=== Recorded information ===
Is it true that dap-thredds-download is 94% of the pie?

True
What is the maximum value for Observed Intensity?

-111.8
==
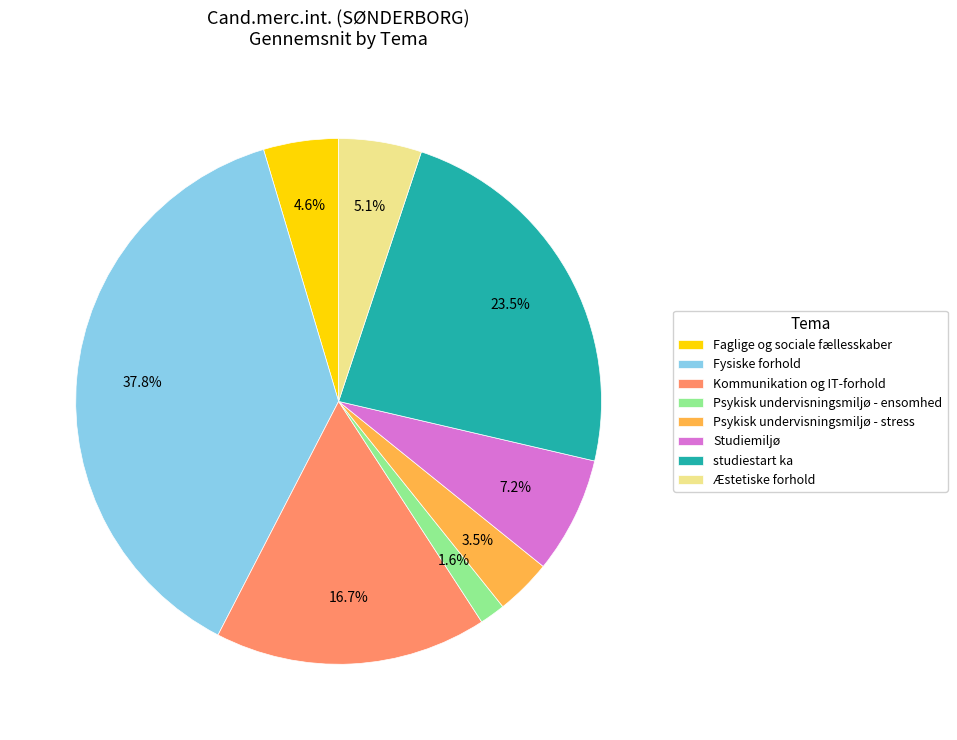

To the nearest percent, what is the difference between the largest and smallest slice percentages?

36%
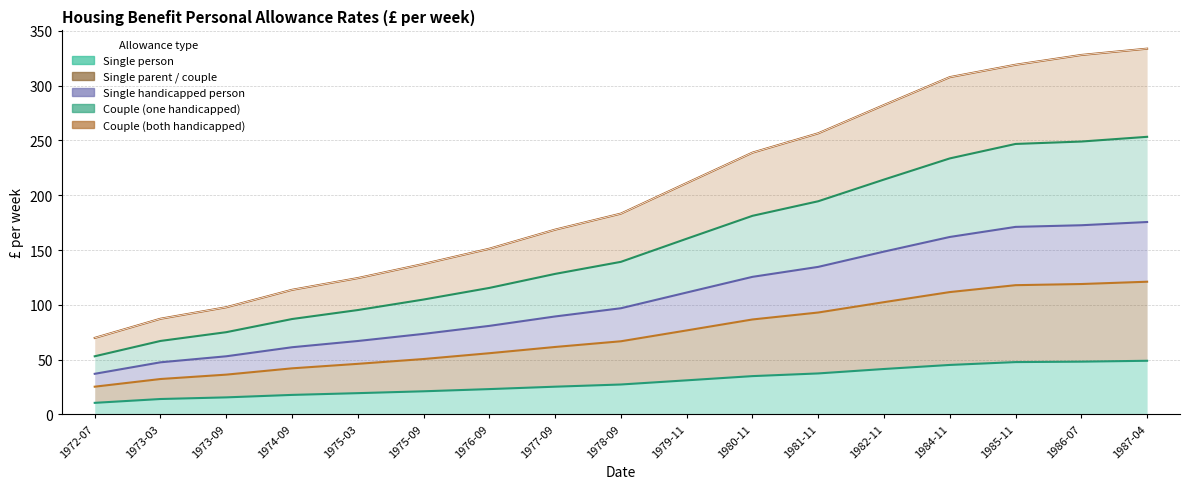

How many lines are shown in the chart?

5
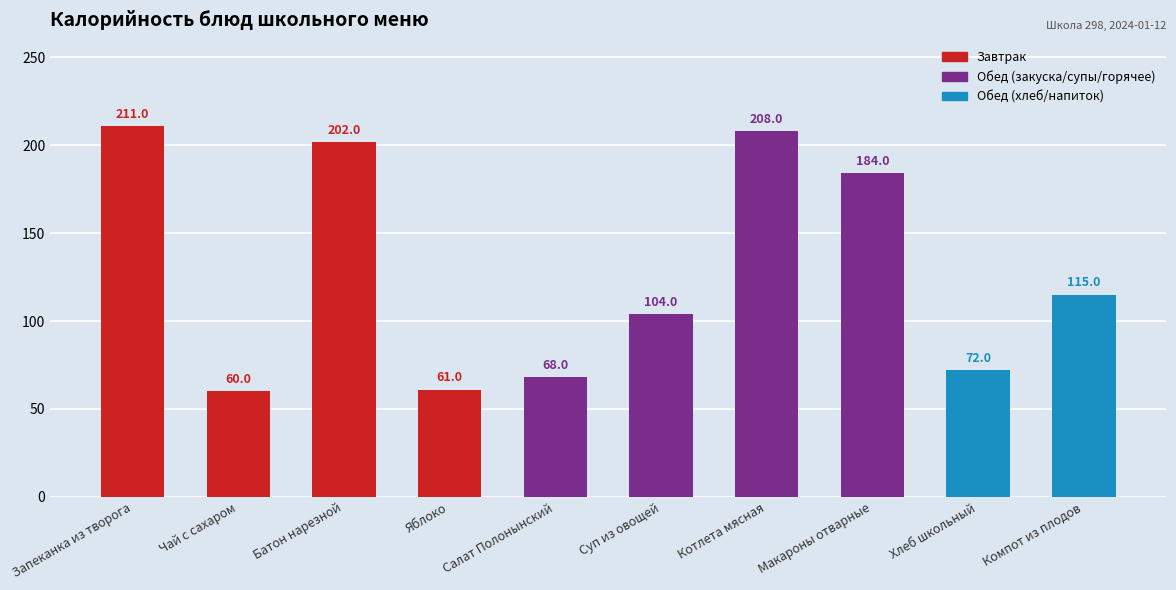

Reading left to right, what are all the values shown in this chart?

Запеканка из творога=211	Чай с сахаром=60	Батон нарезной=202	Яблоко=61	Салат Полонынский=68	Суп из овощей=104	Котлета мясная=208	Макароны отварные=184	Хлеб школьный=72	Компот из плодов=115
==
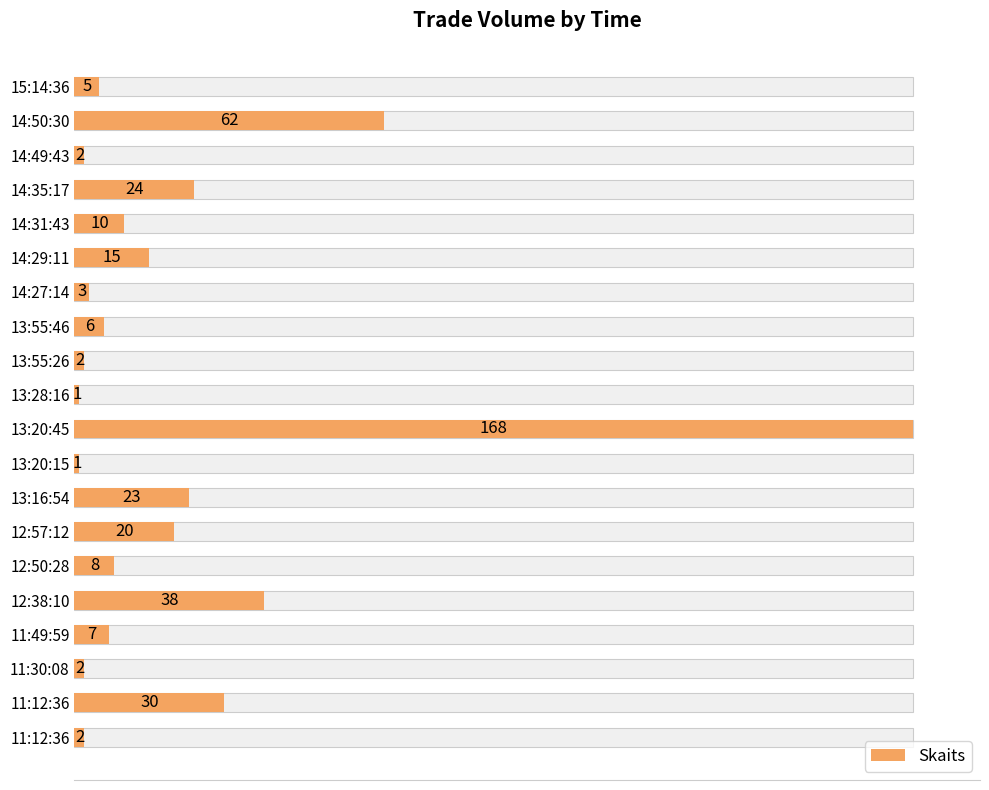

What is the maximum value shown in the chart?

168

=== Your assignment ===
Reproduce the material above verbatim, starting at the line containing "How many lines are shown in the chart?" and ending at the line containing "Reading left to". Omit the pictures from your reproduction.

=== Answer to the exercise ===
How many lines are shown in the chart?

5

Reading left to right, what are all the values shown in this chart?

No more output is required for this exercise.